* [INSTRUCTIONS FOR THE TASK] Transcribe every entry that follows exactly, omitting all pictures.
──────── EXERCISE INPUTS ────────
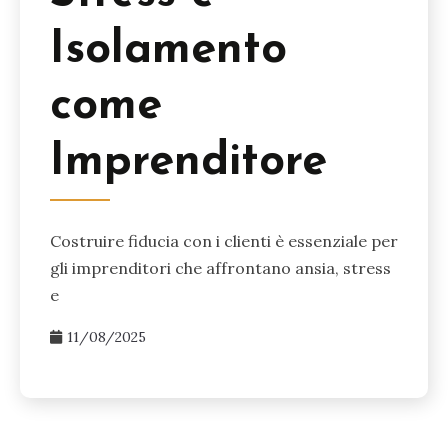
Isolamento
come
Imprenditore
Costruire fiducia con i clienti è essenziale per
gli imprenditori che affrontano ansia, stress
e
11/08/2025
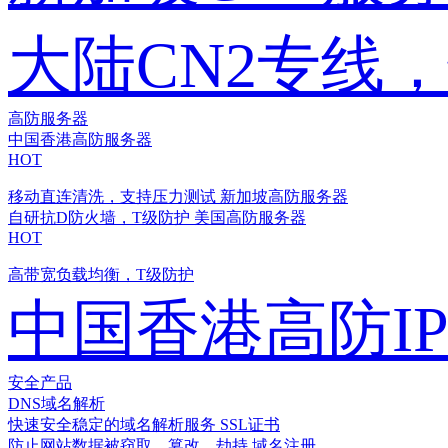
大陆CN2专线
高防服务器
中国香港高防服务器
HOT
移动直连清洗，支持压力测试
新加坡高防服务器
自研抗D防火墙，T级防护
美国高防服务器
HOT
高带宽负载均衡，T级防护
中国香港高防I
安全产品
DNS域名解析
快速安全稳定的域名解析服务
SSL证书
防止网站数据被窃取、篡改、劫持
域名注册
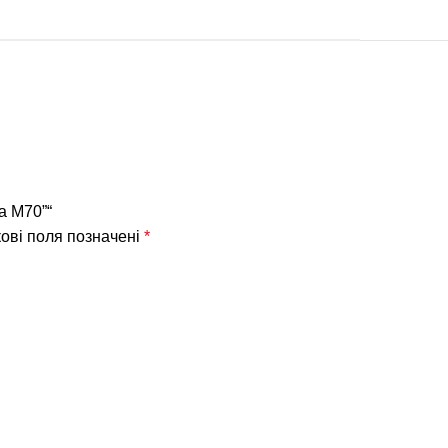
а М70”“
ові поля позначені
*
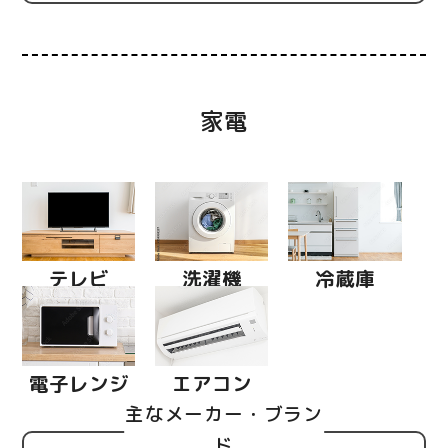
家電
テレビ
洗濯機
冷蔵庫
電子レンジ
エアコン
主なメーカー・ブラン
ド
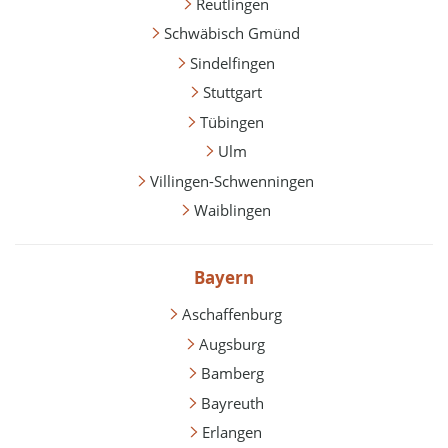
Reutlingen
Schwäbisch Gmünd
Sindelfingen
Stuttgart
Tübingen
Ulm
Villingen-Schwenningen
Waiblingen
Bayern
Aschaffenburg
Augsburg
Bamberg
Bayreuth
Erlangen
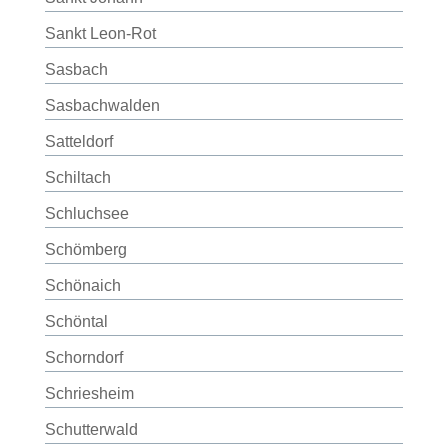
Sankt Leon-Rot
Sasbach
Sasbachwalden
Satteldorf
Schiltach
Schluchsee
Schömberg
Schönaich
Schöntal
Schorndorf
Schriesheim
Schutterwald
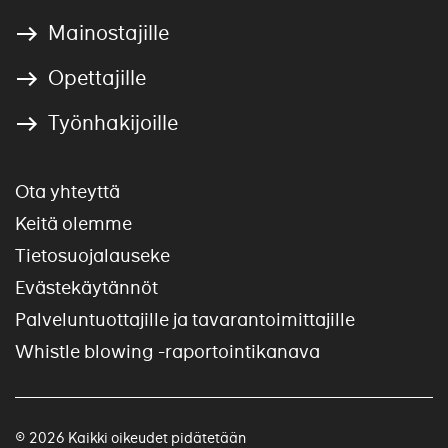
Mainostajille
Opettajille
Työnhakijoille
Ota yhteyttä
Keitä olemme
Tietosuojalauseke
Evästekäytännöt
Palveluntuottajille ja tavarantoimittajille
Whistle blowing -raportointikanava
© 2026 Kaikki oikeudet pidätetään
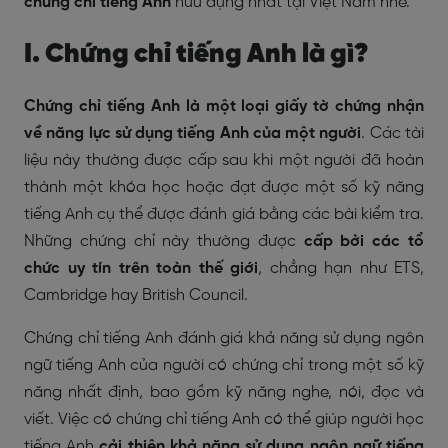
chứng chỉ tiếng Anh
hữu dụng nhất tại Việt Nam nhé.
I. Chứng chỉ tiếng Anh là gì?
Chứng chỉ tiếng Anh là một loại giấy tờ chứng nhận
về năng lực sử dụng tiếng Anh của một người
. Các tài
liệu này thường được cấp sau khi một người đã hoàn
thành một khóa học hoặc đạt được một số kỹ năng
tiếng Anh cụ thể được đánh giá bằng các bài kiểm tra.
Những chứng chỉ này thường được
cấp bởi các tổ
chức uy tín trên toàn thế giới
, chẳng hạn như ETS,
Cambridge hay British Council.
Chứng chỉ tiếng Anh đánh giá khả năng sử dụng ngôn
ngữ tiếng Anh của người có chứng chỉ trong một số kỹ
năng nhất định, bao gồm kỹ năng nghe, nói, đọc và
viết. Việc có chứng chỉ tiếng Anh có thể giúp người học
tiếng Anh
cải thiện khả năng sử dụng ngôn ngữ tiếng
────────
* [RESPONSE]
Isolamento
come
Imprenditore
Costruire fiducia con i clienti è essenziale per
gli imprenditori che affrontano ansia, stress
e
11/08/2025
大陆CN2专线
高防服务器
中国香港高防服务器
HOT
移动直连清洗，支持压力测试
新加坡高防服务器
自研抗D防火墙，T级防护
美国高防服务器
HOT
高带宽负载均衡，T级防护
中国香港高防I
安全产品
DNS域名解析
快速安全稳定的域名解析服务
SSL证书
防止网站数据被窃取、篡改、劫持
域名注册
а М70”“
ові поля позначені
*
家電
テレビ
洗濯機
冷蔵庫
電子レンジ
エアコン
主なメーカー・ブラン
ド
Reutlingen
Schwäbisch Gmünd
Sindelfingen
Stuttgart
Tübingen
Ulm
Villingen-Schwenningen
Waiblingen
Bayern
Aschaffenburg
Augsburg
Bamberg
Bayreuth
Erlangen
Sankt Leon-Rot
Sasbach
Sasbachwalden
Satteldorf
Schiltach
Schluchsee
Schömberg
Schönaich
Schöntal
Schorndorf
Schriesheim
Schutterwald
Mainostajille
Opettajille
Työnhakijoille
Ota yhteyttä
Keitä olemme
Tietosuojalauseke
Evästekäytännöt
Palveluntuottajille ja tavarantoimittajille
Whistle blowing -raportointikanava
© 2026 Kaikki oikeudet pidätetään
chứng chỉ tiếng Anh
hữu dụng nhất tại Việt Nam nhé.
I. Chứng chỉ tiếng Anh là gì?
Chứng chỉ tiếng Anh là một loại giấy tờ chứng nhận
về năng lực sử dụng tiếng Anh của một người
. Các tài
liệu này thường được cấp sau khi một người đã hoàn
thành một khóa học hoặc đạt được một số kỹ năng
tiếng Anh cụ thể được đánh giá bằng các bài kiểm tra.
Những chứng chỉ này thường được
cấp bởi các tổ
chức uy tín trên toàn thế giới
, chẳng hạn như ETS,
Cambridge hay British Council.
Chứng chỉ tiếng Anh đánh giá khả năng sử dụng ngôn
ngữ tiếng Anh của người có chứng chỉ trong một số kỹ
năng nhất định, bao gồm kỹ năng nghe, nói, đọc và
viết. Việc có chứng chỉ tiếng Anh có thể giúp người học
tiếng Anh
cải thiện khả năng sử dụng ngôn ngữ tiếng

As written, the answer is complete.